Les ateliers de désobéissance civile prévus vendredi jusqu’au 3 juin devront avoir lieu ailleurs qu’au camp de la rivière, situé sur des terres publiques qu’Environnement Vert Plus occupe près de Gaspé afin de protester contre l’exploitation gazière et pétrolière de la société Junex.

Non au camp de désobéissance civile sur les terres de l'État

Le juge Michel Beaupré de la Cour supérieure s’est rendu jeudi soir à la demande du procureur général du Québec et a interdit au groupe Environnement Vert Plus de tenir un camp de désobéissance civile sur les terres de l’État.

Les ateliers de désobéissance civile prévus vendredi jusqu’au 3 juin devront avoir lieu ailleurs qu’au camp de la rivière, situé sur des terres publiques qu’Environnement Vert Plus occupe près de Gaspé afin de protester contre l’exploitation gazière et pétrolière de la société Junex.

Le juge a estimé que la balance des inconvénients penchait en faveur du procureur général puisque l’intérêt public dans le respect de la loi l’emportait sur les inconvénients que subirait Environnement Vert Plus si le camp de désobéissance civile n’avait pas lieu.

Il a aussi fait remarquer que l’organisme environnemental avait noté sur sa page Facebook que «s’il [le procureur général] obtient son injonction, nous pourrons relocaliser les installations pour le camp de formation rapidement», ce qui fait selon lui que les arguments d’Environnement Vert Plus au sujet des inconvénients qu’il subirait apparaissaient plus que discutables.

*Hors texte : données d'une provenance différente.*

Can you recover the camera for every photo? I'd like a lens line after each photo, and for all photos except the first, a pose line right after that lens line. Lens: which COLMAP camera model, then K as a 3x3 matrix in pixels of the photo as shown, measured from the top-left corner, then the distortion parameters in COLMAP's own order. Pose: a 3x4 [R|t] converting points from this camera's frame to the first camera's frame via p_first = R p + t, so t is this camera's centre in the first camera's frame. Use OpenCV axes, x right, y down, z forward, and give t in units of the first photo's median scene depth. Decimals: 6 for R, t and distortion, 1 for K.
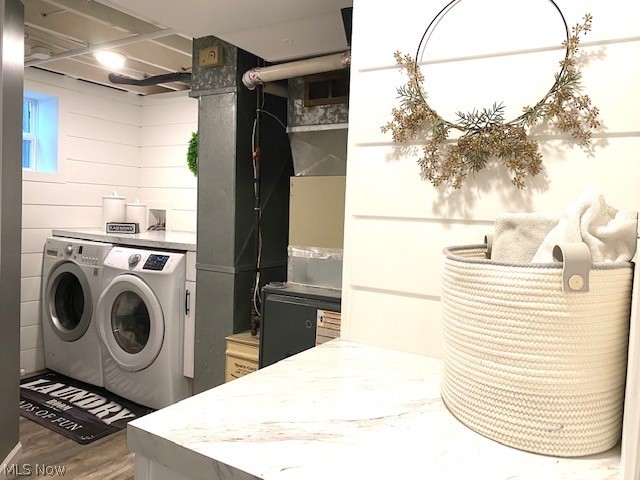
lens RADIAL K [[487.6, 0, 320.1], [0, 487.6, 243.7], [0, 0, 1]] dist [0.043354, -0.046200]
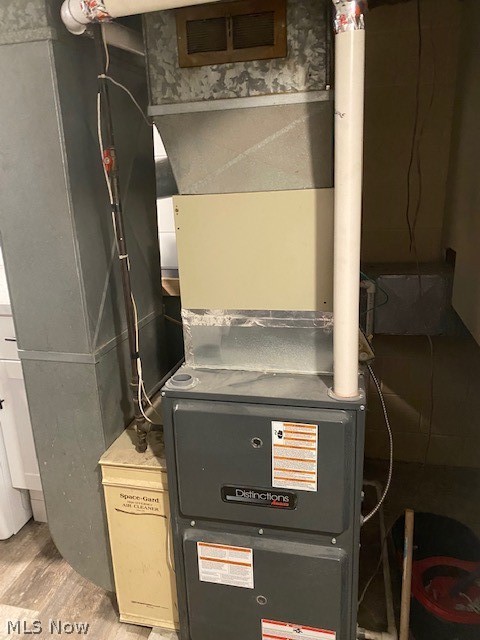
lens RADIAL K [[487.6, 0, 240.5], [0, 487.6, 314.5], [0, 0, 1]] dist [0.043354, -0.046200]
pose [[0.947780, -0.158342, 0.276843, -0.172014], [0.096837, 0.969942, 0.223239, -0.124420], [-0.303869, -0.184773, 0.934624, 0.398718]]
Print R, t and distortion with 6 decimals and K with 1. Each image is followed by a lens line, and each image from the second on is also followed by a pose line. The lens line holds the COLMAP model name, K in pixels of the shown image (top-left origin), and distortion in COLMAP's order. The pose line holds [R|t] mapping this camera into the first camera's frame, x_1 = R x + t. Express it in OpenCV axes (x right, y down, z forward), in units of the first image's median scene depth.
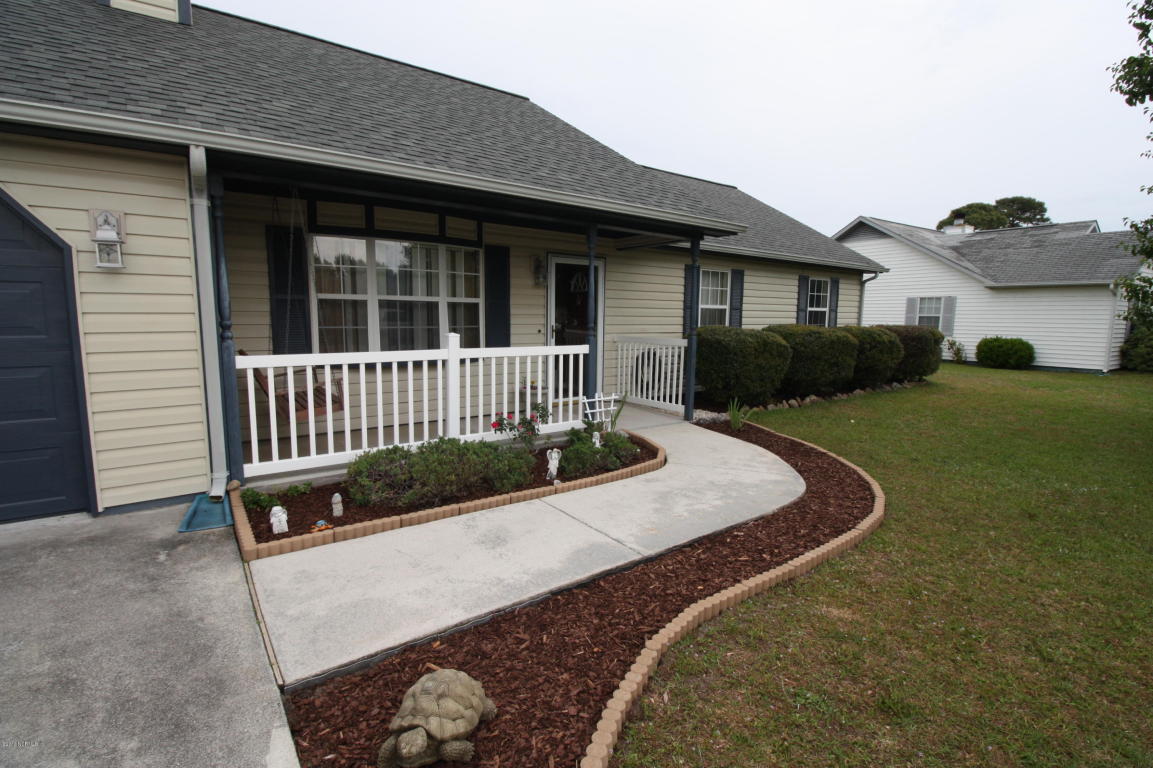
lens RADIAL K [[541.9, 0, 580.3], [0, 541.9, 382.6], [0, 0, 1]] dist [-0.001266, -0.012226]
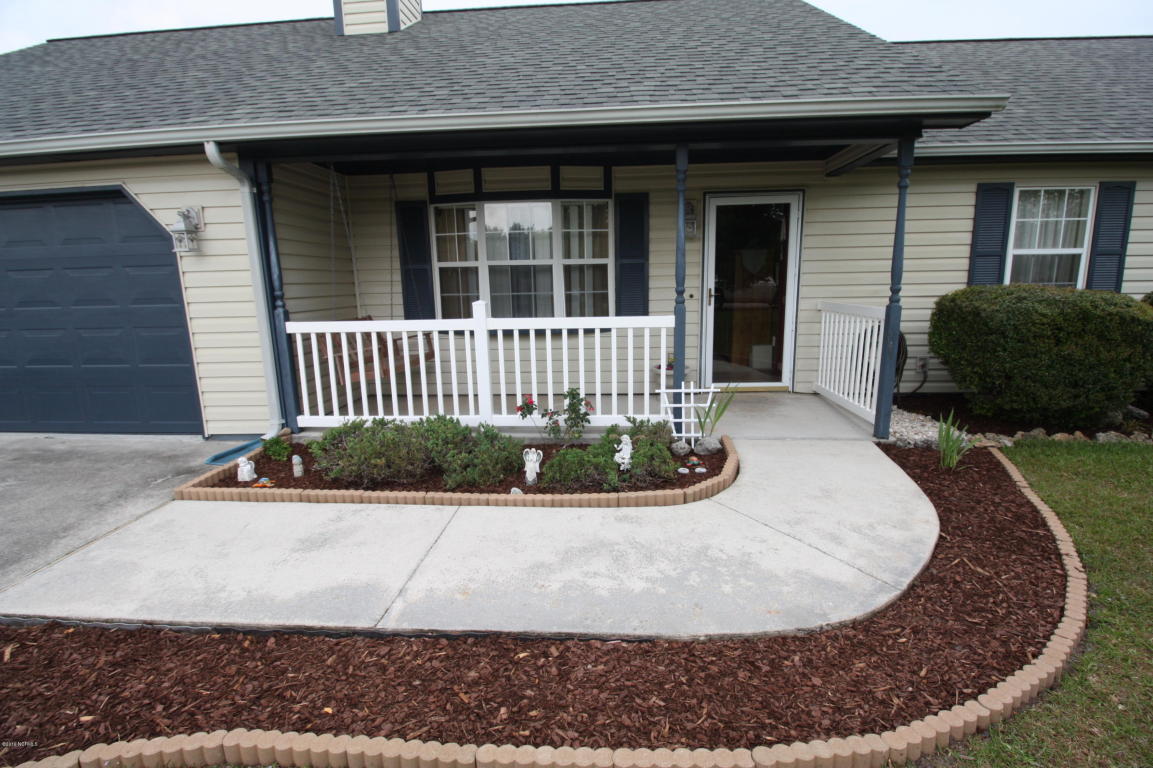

Le juge a aussi estimé que le procureur général satisfaisait le critère de l’urgence puisque la preuve démontrait qu’il avait agi dans un très court délai afin de présenter sa demande dès qu’il a appris l’érection d’installations en vue de la tenue du camp.

Ainsi toute personne occupant illégalement et sans autorisation les terres de l’État se voit interdire d’y tenir un camp de formation en désobéissance civile ou toute autre activité s’y apparentant du 25 mai au 3 juin ou d’encourager quiconque à le faire.

Vendredi matin, le porte-parole d’Environnement Vert Plus, Pascal Bergeron, a qualifié la décision de «jugement bâillon», accusant le juge de bafouer les libertés fondamentales. Il a toutefois indiqué que le camp de la rivière entendait respecter les termes de l’injonction. 

«L’occupation du camp sera maintenue et tout le monde est invité à y passer comme prévu, mais les activités apparentées à un camp de formation en désobéissance civile auront lieu sur des sites situés à proximité n’appartenant pas aux terres du domaine de l’État», a-t-il déclaré par courrier électronique.

Comme l’injonction a été émise jusqu’au 1er juin, le procureur général devra s’adresser au juge en chambre cette journée-là afin de faire reconduire les ordonnances s’il y a lieu.